On the outskirts of Golden, on your way to Red Rocks, stands a big arch to a tiny theme park – Heritage Square. What can I say? Giant arches provoke my curiosity and admiration. I’d long wanted to see what gem was nestled away in the foothills behind the arch. I began my investigation on the internet.

Wikipedia notes it as “one of the world's foremost and best-preserved examples of Storybook design.” This is an unusual form of architecture that was meant to bring the arts of stage and cinema to real life. It's also the earliest known attempt to expand the idea of a theme park beyond Disneyland. Begun in 1957, it was originally called Magic Mountain. It was designed by the Hollywood art directors who worked on Disneyland, and was built by the original vice president of of Disneyland, C.V. Woods Jr.

A pink storybook victorian building against a blue sky. It's closed.

Bizarrely, the Heritage Square website mentions none of this interesting history or architecture. What they do advertise is a “one of a kind train”, a dinner theater in the melodrama style, and “Colorado's best alpine slide.” It remains to be seen whether they will continue to maintain this title now that the alpine slide in Winter Park has opened.

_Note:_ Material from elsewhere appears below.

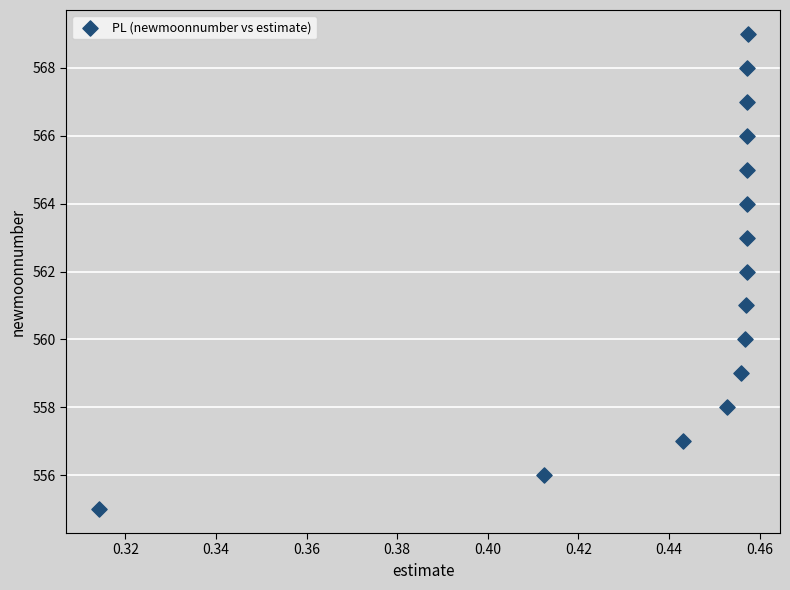

What is the range of Y values (max minus min)?

14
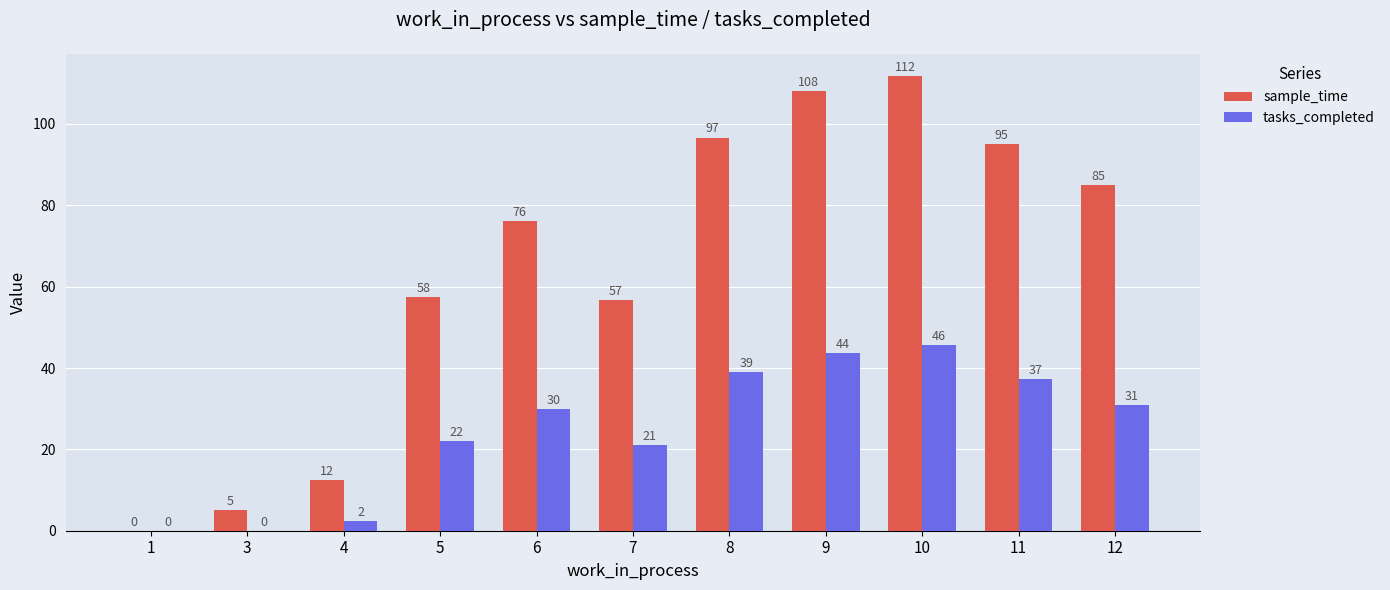

At which label is sample_time closest to 55?

7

The website also boasted that they’re open year round. A drive by confirms the assertion that shops are indeed open, as proclaimed by a little wooden sign. The entrance is in actuality open. We walked through. But don’t be deceived. Heritage Square is most definitely closed during the week in the winter.

A white storybook victorian building, closed.

It was a frigid, snowy day when my Midwestern guest and I decided to take the plunge and see what this little park was about in person. We cruised through a rather vast, unplowed parking lot only to be the second car. A narrow path had been shoveled up the right side of the broad steps.

Naturally I expected the carnival rides to be closed. It’s only safe. The cutting wind drove me to shelter in the first shop I saw. Unfortunately it was also closed. As was the second and third, and almost every shop in this tiny storybook ghost village.

The only exception was the little western photo studio. And while I’ve been hankering after a western photo for a while, and the potential warmth of the studio was enticing, the prices were a little high for an otherwise dismal visit. Their best deal was a baby in a bucket shot for $18. And I don’t have a baby.

Truth be told, I’m still fascinated by this weird little park. It seems to have just the right combination of carnival, obscure historic architecture, old-timey photos and big slides to be right up my alley. Just not in winter.